Continuing the movement towards preservation of our urban creeks, a group of volunteers from throughout the community, in 1987, formed the Sacramento Chapter of the Urban Creeks Council, a statewide organization. Its mission remains to promote preservation and protection of our urban creeks through public education and advocacy. The chapter volunteers have:

  • Through a California Department of Education grant, developed a creek curriculum for elementary grades, now distributed statewide.
  • Developed and distributed publications encouraging the community to learn about and care for creeks.
  • Helped promote the city and county’s storm drain stenciling program to alert residents to the fact that water entering a storm drain goes to the creeks and rivers, not to a waste water facility.
  • Received a grant to administer a volunteer water quality monitoring program involving adults and high school youth.
  • Cosponsored an Aquatic institute at CSUS to provide educators with a variety of educational tools relating to waterways and water quality.
  • Joined with other organizations to advocate for the preservation of open space and protection of our remaining creeks and sloughs.
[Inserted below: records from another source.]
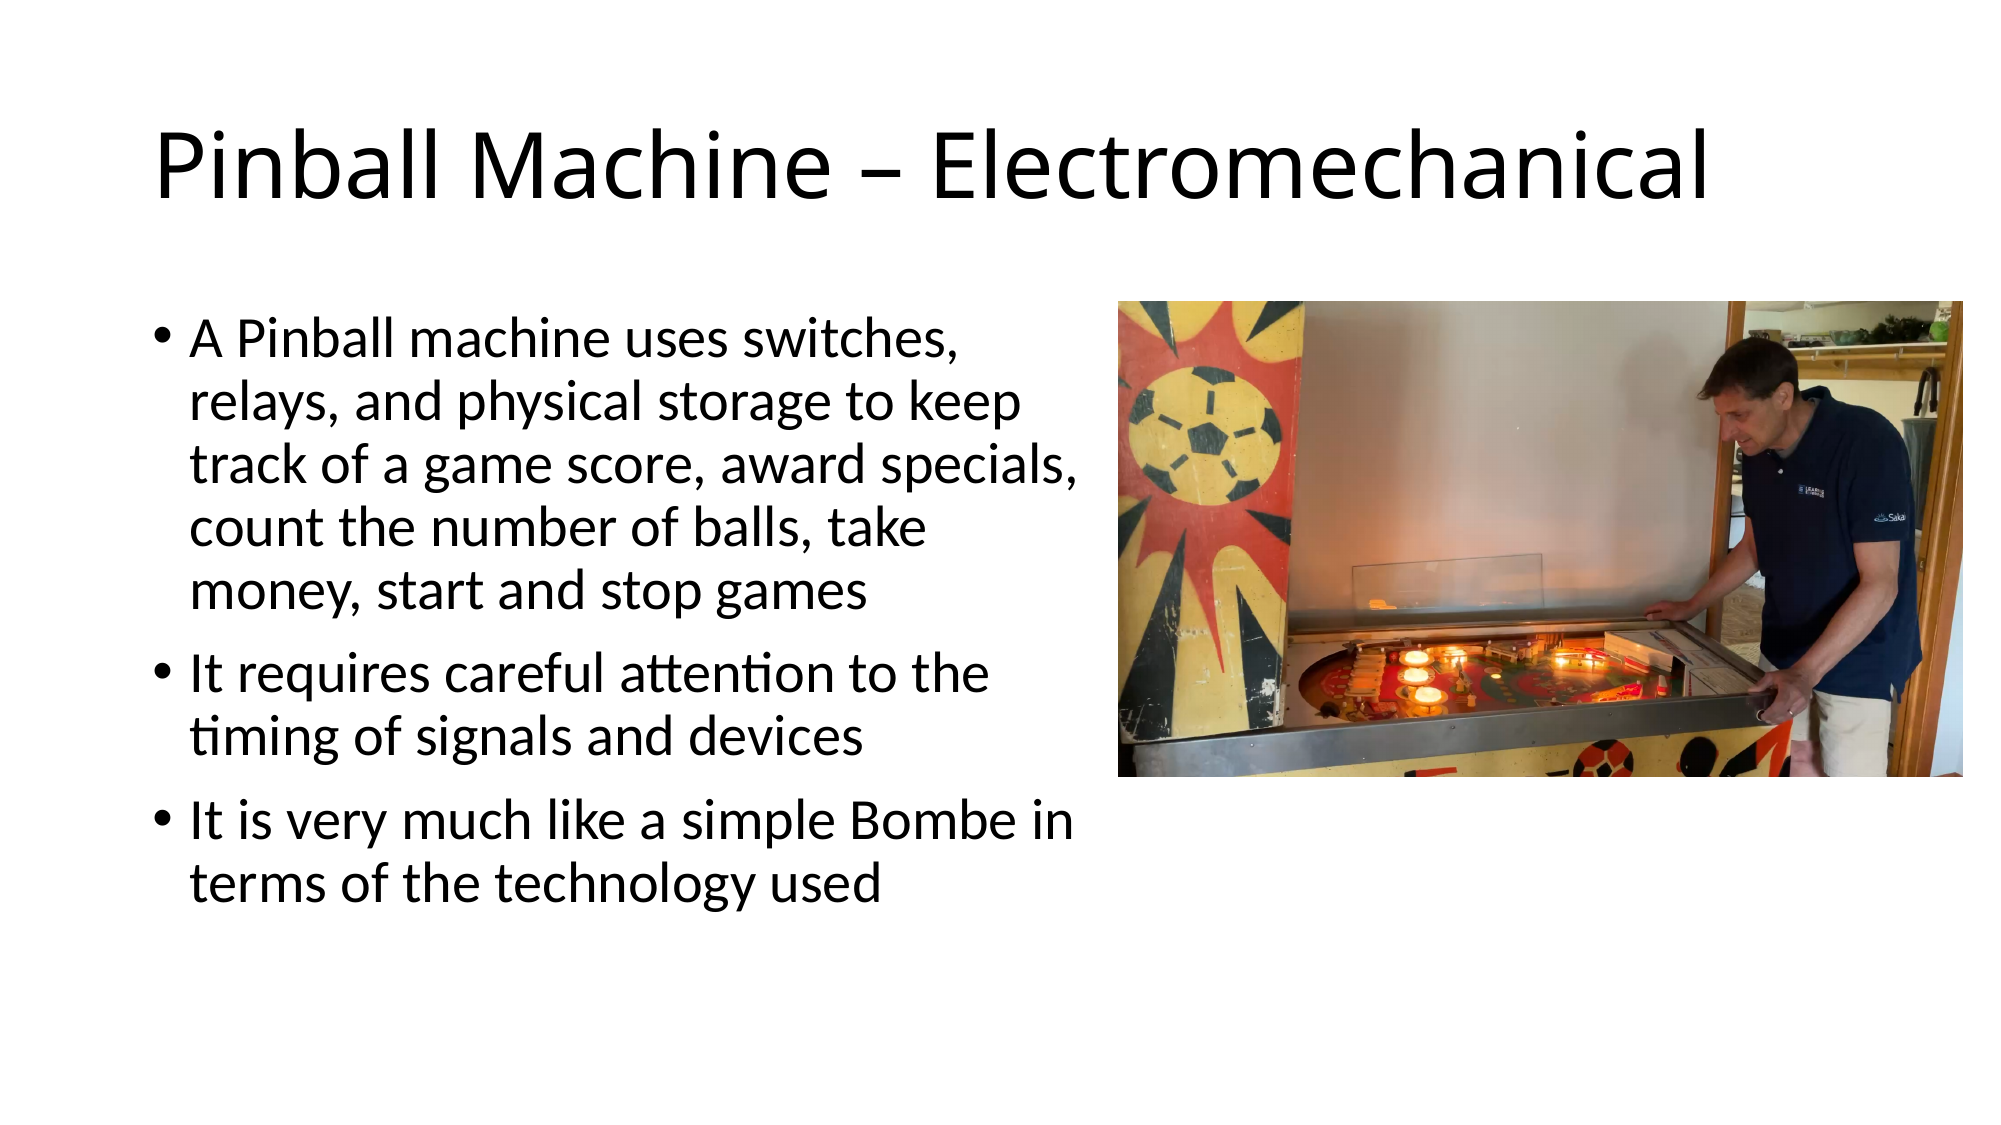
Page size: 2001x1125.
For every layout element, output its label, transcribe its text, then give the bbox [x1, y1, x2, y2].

title Pinball Machine – Electromechanical [137, 59, 1863, 278]
picture [1118, 301, 1963, 777]
list A Pinball machine uses switches, relays, and physical storage to keep track of a game score, award specials, count the number of balls, take money, start and stop games It requires careful attention to the timing of signals and devices It is very much like a simple Bombe in terms of the technology used [137, 299, 1119, 1014]
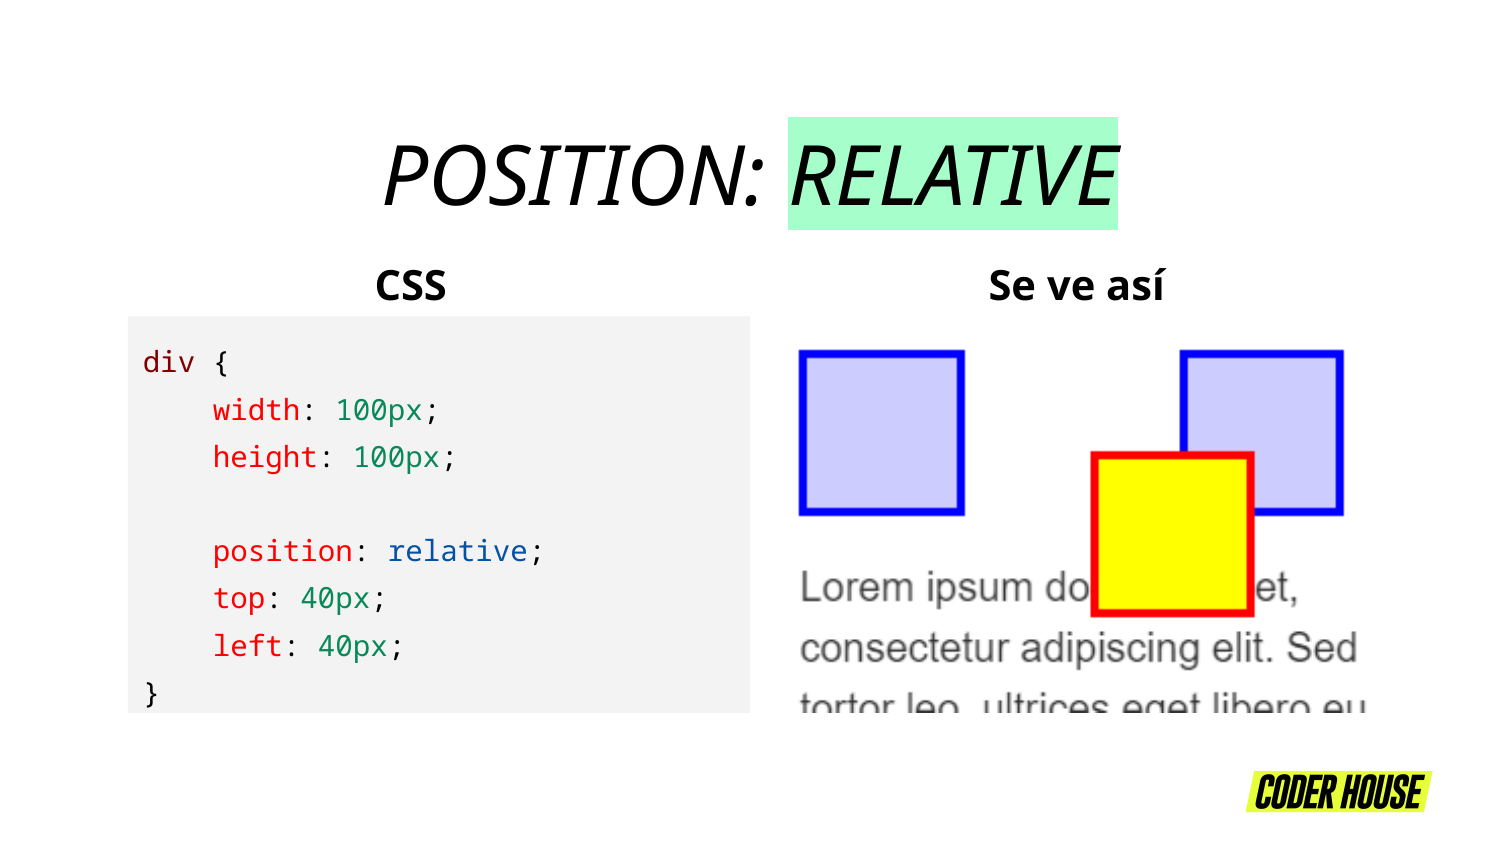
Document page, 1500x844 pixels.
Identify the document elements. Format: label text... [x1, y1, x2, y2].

Beginning in 1990 the Chapter has sponsored Creek Week which includes field trips, seminars and demonstrations, capped with a county-wide creek cleanup. This event now involves close to two thousand people. With financial support from many organizations and businesses and help from the city and county, creek volunteers have removed tons of trash from our waterways and have become personally committed to caring for our creeks.

Sutter Slough

This was a significant waterway that was located south of and parallel to the American River for nearly 15 miles between Mather and its terminus at Sutter (or China) Lake at the confluence of the rivers where the railroad depot is now located. As with other similar sloughs, it was filled as the area urbanized. Its drainage function has been replaced by underground storm drains.